WRITTEN REQUEST 1:
Answer these questions about the excerpt on CUPED:
(a) For ratio metrics, which part does the excerpt say typically gives the best results when adjusted?
(b) Below what correlation does the excerpt advise running standard analysis instead, and what variance reduction does that correspond to?
(c) What value does the function for missing pre-experiment data substitute for the missing values?
WRITTEN REQUEST 2: Resume the excerpt on CUPED from its final sentence, keeping its style and subject.

EXCERPT:
......

For new users, you don't have pre-experiment data of the same metric. But you might have:

  • Demographics (correlated with engagement)
  • Acquisition channel (correlated with intent)
  • First-session behavior (correlated with retention)

These covariates have weaker correlation but still help.

Ratio Metrics

For metrics like revenue per user or clicks per impression, CUPED can be applied to the numerator, the denominator, or both. Adjusting the numerator typically gives the best results.


When CUPED Backfires

Covariate Affected by Treatment

This is the critical failure mode. If your treatment affects the covariate, CUPED introduces bias.

Bad example: You're testing a new checkout flow. Your covariate is "add-to-cart events." But the new checkout flow changes the add-to-cart button too. Now your covariate is post-treatment, and CUPED adjusts away part of the treatment effect.

Rule: The covariate must be measured before treatment assignment or be unaffected by treatment.

Missing Pre-Experiment Data

CUPED requires pre-experiment data for each user. If 30% of users are new (no pre-period data), you have options:

  1. Exclude new users: Biases toward returning users
  2. Impute with population mean: Dilutes the adjustment
  3. Segment analysis: Run CUPED on returning users, standard analysis on new users
def cuped_with_missing(Y, X, missing_indicator):
    """
    Handle missing pre-experiment data in CUPED.

    Strategy: Use population mean for missing values (conservative).
    """
    X_imputed = X.copy()
    X_imputed[missing_indicator] = np.mean(X[~missing_indicator])

    return cuped_adjustment(Y, X_imputed)

Weak Correlation

If correlation is below 0.3, variance reduction is under 9%—not worth the complexity. Run standard analysis.

def should_use_cuped(Y, X, threshold=0.3):
    """Check if CUPED is worth applying."""
    correlation = np.corrcoef(Y, X)[0, 1]
    if abs(correlation) < threshold:
        print(f"Correlation {correlation:.2f} too weak. Skip CUPED.")
        return False
    else:
        print(f"Correlation {correlation:.2f} sufficient. "
              f"Expected variance reduction: {correlation**2:.0%}")
        return True

Noisy Covariate

If the covariate is poorly measured (sampling error, logging bugs), CUPED may add noise rather than remove it. The covariate should be as reliable as your outcome metric.

......

RECORDED DATA:
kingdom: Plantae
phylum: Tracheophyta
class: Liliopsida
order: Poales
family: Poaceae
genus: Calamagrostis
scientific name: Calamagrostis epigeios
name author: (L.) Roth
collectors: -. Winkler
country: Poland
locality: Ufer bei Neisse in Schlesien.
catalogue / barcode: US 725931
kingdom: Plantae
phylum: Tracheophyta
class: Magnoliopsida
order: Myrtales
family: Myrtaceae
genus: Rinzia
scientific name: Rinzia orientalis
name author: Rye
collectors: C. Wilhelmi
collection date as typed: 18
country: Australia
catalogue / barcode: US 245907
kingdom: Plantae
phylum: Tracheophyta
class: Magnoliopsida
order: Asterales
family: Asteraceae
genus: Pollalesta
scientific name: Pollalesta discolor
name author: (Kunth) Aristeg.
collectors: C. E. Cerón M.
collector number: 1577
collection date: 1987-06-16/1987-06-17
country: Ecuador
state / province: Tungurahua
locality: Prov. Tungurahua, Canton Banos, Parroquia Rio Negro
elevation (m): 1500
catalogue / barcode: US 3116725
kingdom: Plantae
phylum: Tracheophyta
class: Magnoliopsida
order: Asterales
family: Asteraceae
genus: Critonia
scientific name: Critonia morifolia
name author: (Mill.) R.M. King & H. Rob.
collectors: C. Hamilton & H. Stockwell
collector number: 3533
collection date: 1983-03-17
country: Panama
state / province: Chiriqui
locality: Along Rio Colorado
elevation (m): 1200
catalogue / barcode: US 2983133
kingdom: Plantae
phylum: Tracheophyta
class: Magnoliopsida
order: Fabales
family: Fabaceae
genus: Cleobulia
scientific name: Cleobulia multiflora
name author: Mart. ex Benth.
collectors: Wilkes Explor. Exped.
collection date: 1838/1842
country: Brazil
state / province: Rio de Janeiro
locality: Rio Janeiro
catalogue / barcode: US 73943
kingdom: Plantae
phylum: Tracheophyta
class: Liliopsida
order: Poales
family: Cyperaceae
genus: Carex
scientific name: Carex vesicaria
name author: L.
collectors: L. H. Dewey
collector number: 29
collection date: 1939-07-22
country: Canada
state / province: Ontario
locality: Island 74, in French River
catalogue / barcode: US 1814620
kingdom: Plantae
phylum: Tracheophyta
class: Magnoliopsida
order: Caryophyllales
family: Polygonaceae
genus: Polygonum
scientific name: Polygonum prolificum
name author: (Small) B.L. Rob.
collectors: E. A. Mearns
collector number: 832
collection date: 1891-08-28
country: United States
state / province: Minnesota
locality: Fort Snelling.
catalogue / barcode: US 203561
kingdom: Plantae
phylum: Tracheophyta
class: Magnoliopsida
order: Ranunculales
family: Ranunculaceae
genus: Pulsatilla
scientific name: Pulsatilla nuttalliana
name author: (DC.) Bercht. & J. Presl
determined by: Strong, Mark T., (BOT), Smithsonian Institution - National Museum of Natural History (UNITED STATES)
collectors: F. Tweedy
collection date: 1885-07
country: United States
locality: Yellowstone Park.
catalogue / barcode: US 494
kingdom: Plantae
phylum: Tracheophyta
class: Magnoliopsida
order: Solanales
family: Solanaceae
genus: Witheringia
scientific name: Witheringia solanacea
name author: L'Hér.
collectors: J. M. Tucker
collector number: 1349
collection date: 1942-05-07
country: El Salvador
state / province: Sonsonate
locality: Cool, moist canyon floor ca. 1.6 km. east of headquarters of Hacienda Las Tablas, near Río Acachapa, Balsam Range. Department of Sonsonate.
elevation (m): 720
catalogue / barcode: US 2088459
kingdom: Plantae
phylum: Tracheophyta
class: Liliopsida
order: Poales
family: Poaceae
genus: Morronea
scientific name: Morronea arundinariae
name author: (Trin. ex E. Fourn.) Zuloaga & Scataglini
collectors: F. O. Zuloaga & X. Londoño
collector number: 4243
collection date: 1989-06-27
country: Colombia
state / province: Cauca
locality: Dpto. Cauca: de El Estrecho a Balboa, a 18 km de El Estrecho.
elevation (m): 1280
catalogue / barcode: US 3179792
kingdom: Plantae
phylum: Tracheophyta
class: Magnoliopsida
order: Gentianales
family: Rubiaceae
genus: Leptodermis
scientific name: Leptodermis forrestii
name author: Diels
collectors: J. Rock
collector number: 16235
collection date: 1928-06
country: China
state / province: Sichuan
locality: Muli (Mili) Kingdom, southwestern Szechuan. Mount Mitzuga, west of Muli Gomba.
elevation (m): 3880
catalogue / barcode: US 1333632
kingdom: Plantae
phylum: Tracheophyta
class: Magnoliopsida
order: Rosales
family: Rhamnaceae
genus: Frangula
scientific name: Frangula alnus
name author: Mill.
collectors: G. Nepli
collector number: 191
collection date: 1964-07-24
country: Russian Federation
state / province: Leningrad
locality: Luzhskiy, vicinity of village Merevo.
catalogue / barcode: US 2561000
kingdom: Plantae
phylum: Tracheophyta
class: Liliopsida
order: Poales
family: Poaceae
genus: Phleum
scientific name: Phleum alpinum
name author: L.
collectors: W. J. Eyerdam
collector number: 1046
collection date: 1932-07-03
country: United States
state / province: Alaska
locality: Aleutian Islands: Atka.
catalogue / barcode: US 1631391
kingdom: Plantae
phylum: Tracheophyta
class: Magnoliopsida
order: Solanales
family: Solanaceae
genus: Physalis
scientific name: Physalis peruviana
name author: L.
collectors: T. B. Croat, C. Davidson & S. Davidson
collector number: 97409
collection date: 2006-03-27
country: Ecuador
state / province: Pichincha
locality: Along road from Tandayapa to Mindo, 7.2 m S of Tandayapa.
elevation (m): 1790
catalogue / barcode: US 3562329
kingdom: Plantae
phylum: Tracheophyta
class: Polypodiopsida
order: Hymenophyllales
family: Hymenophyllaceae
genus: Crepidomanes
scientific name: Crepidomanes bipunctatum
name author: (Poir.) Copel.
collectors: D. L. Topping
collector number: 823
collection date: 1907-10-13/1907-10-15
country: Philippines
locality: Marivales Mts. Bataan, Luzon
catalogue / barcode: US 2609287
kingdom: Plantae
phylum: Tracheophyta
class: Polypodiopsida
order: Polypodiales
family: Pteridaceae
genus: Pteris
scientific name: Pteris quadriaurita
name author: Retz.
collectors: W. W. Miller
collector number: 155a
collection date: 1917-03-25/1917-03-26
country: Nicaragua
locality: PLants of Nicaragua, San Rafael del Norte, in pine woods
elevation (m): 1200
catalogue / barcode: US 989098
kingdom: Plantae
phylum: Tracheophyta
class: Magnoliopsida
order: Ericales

......

OUTPUT 1:
(a) The numerator.
(b) Below 0.3, which corresponds to variance reduction under 9%.
(c) The population mean of the non-missing values.

OUTPUT 2:
Treatment-Covariate Interaction

If treatment effect differs based on pre-experiment values (e.g., treatment helps low spenders more than high spenders), CUPED changes the interpretation of your treatment effect. It becomes an average effect holding pre-experiment levels constant, which may not be what you want.


Advanced: Multiple Covariates

CUPED extends to multiple covariates through regression adjustment:

from sklearn.linear_model import LinearRegression

def cuped_multiple_covariates(Y, X_matrix):
    """
    CUPED with multiple pre-experiment covariates.

    Args:
        Y: Outcome metric
        X_matrix: Matrix of pre-experiment covariates (n_users x n_covariates)

    Returns:
        Adjusted outcomes (residuals from regression)
    """
    # Fit regression of Y on X
    model = LinearRegression()
    model.fit(X_matrix, Y)

    # Residuals are the adjusted outcomes
    Y_adjusted = Y - model.predict(X_matrix) + np.mean(Y)

    return Y_adjusted

Covariate Selection

More covariates aren't always better. Each additional covariate:

  • Adds estimation noise for its coefficient
  • Requires complete data for that user
  • May introduce multicollinearity

Start with the single best covariate (usually pre-experiment value of the outcome metric). Add others only if they substantially improve R².


CUPED vs. Other Methods

CUPED vs. ANCOVA

ANCOVA (Analysis of Covariance) models the outcome as a function of treatment and covariates. For A/B tests, CUPED and ANCOVA are mathematically equivalent when:

  • You have one covariate
  • You use the pooled theta estimate
  • You don't interact treatment with the covariate

CUPED is simpler to implement and explain.

CUPED vs. Stratified Randomization

Stratified randomization ensures balance on covariates by design. CUPED adjusts for imbalance after the fact.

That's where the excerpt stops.